Insert the downloaded file and click on “Next.” Then, do not modify anything, just name your project at the top right corner.

Click on “Create Project.” Shortly afterward, a project should open in OpenRefine. If you use the dataset from Gadling.com, it should look like this:

Gadling create project
 

So far, it is only a simple export from SEMrush. Let’s continue.

Processing data using OpenRefine

OpenRefine is a great tool for the processing, cleaning, transformation and acquisition of data. Unfortunately, discussing how it works and what it is for would require not only an article, but at least an e-book!

OpenRefine allows you to create scripts that can perform certain processes using any dataset, which is also what I did.
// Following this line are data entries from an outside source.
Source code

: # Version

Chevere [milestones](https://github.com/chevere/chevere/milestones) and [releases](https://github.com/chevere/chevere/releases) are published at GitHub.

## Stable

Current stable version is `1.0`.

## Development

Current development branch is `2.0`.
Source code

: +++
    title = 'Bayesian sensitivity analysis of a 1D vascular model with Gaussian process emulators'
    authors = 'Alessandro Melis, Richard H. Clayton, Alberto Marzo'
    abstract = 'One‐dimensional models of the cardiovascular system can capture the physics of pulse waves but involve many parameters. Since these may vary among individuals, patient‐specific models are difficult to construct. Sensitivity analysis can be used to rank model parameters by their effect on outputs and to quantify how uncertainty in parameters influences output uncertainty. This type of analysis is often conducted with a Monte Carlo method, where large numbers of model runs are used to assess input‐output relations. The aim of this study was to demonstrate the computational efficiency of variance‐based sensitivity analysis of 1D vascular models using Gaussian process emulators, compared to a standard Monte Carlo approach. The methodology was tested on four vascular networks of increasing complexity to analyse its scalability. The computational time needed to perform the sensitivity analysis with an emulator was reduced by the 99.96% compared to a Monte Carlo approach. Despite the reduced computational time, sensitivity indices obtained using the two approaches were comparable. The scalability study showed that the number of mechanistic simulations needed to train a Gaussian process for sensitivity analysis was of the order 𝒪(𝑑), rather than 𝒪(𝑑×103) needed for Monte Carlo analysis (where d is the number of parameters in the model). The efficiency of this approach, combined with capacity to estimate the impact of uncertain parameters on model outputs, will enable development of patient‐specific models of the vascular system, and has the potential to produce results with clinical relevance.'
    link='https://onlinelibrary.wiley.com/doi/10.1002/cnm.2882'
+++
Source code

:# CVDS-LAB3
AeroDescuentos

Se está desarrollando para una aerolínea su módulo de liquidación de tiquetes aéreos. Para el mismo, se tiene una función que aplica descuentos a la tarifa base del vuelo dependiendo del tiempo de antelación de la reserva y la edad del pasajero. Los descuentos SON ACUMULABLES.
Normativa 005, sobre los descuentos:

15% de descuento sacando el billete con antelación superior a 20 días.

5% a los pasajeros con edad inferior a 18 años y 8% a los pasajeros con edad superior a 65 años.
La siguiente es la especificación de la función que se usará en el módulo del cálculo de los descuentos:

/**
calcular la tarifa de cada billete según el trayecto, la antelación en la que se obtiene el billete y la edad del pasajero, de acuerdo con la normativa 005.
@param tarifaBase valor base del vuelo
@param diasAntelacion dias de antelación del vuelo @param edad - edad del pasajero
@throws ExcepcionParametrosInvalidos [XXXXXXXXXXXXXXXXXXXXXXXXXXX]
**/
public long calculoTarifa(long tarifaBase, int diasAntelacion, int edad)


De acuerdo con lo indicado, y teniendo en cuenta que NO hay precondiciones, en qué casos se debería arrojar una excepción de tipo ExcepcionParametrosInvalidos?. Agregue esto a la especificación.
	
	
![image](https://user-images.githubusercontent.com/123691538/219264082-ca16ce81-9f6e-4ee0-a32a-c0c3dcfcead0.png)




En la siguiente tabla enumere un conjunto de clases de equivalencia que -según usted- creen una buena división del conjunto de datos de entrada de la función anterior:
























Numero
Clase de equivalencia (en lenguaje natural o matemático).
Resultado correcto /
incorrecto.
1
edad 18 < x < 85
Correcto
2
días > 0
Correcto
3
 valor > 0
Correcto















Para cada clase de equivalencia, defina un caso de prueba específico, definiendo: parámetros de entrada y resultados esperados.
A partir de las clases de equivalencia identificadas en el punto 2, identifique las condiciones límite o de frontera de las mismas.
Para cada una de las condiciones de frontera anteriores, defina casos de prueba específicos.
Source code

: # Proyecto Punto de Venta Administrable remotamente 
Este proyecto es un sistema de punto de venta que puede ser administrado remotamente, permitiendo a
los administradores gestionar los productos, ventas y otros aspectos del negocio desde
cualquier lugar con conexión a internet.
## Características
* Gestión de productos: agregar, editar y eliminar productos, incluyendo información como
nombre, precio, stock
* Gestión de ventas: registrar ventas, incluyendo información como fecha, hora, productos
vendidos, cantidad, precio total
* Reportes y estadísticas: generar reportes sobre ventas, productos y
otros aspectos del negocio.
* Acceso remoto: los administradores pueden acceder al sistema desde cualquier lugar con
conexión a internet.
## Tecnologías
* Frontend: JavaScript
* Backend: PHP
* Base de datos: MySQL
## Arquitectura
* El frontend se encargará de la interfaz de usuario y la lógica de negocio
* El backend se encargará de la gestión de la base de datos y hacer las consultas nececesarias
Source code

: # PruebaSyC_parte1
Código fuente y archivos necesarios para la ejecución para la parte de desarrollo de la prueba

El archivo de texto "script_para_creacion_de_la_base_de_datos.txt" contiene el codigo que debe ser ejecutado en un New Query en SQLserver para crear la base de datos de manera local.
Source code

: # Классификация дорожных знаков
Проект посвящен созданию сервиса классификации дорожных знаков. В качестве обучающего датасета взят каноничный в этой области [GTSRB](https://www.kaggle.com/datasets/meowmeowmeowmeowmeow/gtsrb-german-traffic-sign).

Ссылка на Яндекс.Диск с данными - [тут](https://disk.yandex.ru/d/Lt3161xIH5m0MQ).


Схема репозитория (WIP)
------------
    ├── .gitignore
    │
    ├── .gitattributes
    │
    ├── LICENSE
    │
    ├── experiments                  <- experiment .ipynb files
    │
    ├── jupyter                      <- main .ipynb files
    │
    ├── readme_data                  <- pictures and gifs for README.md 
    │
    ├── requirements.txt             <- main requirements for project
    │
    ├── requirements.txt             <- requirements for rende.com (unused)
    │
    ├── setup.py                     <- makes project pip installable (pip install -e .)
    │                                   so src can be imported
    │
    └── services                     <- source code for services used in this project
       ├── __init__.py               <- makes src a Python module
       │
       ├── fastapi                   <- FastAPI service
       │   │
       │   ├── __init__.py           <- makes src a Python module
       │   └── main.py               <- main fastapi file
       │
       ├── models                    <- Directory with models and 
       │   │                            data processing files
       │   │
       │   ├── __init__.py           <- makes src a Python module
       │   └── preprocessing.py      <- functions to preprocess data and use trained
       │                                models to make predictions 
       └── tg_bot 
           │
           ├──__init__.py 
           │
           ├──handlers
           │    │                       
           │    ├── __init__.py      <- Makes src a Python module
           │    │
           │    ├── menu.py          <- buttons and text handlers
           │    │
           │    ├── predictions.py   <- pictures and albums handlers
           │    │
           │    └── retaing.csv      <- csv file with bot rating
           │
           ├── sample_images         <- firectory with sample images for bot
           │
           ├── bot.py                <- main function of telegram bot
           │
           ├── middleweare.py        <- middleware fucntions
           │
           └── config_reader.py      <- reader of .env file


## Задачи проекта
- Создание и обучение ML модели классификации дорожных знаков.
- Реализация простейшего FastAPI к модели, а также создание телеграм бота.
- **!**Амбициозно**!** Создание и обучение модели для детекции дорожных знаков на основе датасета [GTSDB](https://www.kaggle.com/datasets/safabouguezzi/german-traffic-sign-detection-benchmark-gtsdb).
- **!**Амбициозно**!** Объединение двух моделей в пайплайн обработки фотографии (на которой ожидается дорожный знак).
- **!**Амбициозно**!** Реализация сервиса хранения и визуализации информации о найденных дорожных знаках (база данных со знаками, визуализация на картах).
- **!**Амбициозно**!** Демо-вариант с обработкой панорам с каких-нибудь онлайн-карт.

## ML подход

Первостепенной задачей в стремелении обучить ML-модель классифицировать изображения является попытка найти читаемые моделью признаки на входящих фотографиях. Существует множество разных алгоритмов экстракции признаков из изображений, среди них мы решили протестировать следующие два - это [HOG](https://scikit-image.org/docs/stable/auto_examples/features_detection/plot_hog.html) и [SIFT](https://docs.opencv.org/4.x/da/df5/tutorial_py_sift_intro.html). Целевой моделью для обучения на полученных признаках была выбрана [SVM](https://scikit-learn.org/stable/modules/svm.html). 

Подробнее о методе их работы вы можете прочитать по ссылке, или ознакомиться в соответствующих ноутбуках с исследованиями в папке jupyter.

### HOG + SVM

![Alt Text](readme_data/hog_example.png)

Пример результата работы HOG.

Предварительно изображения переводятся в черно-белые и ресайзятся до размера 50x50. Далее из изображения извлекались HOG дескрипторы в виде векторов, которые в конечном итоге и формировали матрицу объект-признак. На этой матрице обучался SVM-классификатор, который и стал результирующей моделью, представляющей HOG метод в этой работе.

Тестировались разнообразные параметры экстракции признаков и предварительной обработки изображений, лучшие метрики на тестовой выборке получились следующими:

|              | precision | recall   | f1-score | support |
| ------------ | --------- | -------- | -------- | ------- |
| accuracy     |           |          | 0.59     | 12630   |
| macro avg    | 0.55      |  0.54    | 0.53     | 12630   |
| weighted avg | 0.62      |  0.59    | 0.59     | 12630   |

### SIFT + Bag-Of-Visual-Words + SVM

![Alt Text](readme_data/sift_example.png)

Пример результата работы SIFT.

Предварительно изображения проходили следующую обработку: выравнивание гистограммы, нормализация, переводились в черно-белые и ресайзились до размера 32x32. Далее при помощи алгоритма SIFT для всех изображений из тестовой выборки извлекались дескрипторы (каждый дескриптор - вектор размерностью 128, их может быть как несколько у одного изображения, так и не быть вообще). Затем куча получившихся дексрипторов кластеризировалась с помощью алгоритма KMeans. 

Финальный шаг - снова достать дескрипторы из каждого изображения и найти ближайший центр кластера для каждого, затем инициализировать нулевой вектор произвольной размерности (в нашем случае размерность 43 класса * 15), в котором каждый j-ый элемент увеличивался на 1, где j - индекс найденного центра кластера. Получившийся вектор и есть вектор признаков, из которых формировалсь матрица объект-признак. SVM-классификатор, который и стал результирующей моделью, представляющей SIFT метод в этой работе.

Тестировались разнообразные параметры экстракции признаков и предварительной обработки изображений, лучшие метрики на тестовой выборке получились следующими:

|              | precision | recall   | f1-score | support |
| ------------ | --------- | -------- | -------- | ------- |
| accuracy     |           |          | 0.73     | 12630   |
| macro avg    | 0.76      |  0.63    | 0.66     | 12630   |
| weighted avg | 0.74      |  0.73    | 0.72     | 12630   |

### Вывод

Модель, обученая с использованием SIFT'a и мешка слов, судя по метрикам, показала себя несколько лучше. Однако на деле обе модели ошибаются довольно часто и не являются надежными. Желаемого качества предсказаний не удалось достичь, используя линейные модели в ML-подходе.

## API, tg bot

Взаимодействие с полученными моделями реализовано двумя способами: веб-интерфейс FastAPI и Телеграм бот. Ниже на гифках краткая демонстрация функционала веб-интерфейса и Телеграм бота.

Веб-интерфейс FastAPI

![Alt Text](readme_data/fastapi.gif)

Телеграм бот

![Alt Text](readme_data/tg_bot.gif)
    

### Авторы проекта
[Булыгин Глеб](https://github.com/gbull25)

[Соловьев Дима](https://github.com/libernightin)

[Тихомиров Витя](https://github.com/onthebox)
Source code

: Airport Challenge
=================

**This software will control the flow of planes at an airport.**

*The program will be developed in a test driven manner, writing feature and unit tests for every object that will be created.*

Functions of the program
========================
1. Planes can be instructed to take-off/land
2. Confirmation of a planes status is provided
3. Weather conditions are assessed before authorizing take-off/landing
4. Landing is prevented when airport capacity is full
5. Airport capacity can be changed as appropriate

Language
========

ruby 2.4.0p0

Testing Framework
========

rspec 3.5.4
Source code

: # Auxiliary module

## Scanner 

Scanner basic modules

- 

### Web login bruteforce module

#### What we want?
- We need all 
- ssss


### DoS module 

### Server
You can download the script at http://www.podstavec.cz/tools/semrush-script.txt.

Copy this script to the clipboard (CTRL + C) and then go to the “Undo/Redo” section (found on the left). Click on “Apply.”

Undo-Redo
 

You will see a clipboard similar to this one:

Clipboard
 

Insert the content of the script and click on “Perform Operations.” Behold, you will see an outcome similar to the one at the beginning of this article. You just have to display records of individual landing pages instead of rows. You can do that by clicking on “Record” above the data.

Legend

What does the data in particular columns mean?

  • URL – The landing page of your competitor appears in the search results for the phrases listed in the “Keywords” column on the right. It’s good to filter the landing page according to the patterns that can be found in the URL (if they exist). In the example of SEOBook.com we can find through the “tools” filter only the URLs which contain the tools, and thus discover the potential of SEO tools that SEOBook.com is using.
  • Keyword [Position] (Search Volume) {Competition} – A key phrase for which the competitive landing page appears in search. In square brackets you will find the least measured position. Round brackets show the search frequency of a given phrase and curly brackets show the competitiveness of a given phrase.
  • Average position – Average position of the landing page on the SERPs.
  • Cumulated search – Total search frequency of phrases covered by given a landing page.
  • Competition – Average competitiveness of phrases to which a given landing page appears on the SERPs.
  • Potential – Potential of the landing page, calculated using the following formula:

 Cumulated search volume/(Competition + 1)

The less competitive (and more searched for at the same time) the search phrase is, the higher the score is for a given landing page.

How to work with the outcome

The simplest and most basic overview you will receive is a list of landing pages sorted by “Potential.” It is also good to filter the data and work only with outcomes that can tell you something. To do this, you can use a text filter for any column (click on the arrow next to the relevant column and select the “Text Filter”) or “Facets.”

Probably the best outcome is an Excel spreadsheet which can be used by almost everyone. Click on “Export” and then “Excel” in the top right corner. After that, the downloading of a .xls file should begin.

More experienced users who are familiar with OpenRefine can use “Add Column by fetching a URL to obtain information about social signals and reference profiles of given landing pages (this will be described in another article).

Conclusion

Within moments, you will have an overview of your competition’s most effective content, as well as what phrases bring visitors (coming from organic search) to a given landing page.

This will provide you with inspiration for new phrases and further content development of your website. With this overview, it is possible to work more deeply — or, if you are interested, we can talk more about working with data acquisition in the next article.

I wish you good luck in gaining inspiration, and a lot of great content on your website! Feel free to comment with any questions.

 


 

Author bio: Filip Podstavec is an online marketing consultant.

  • http://www.probloggingsuccess.com/ Jane

    Thanks for sharing this Filip. It is true that often times I am pumped with enthusiasm to create awesome content but don’t know what to write about. I’m all in for keyword research – I am ready to spend the time but it could get dry sometimes.

    I’m hearing about openrefine for the first time. I’ll try it out. Thanks!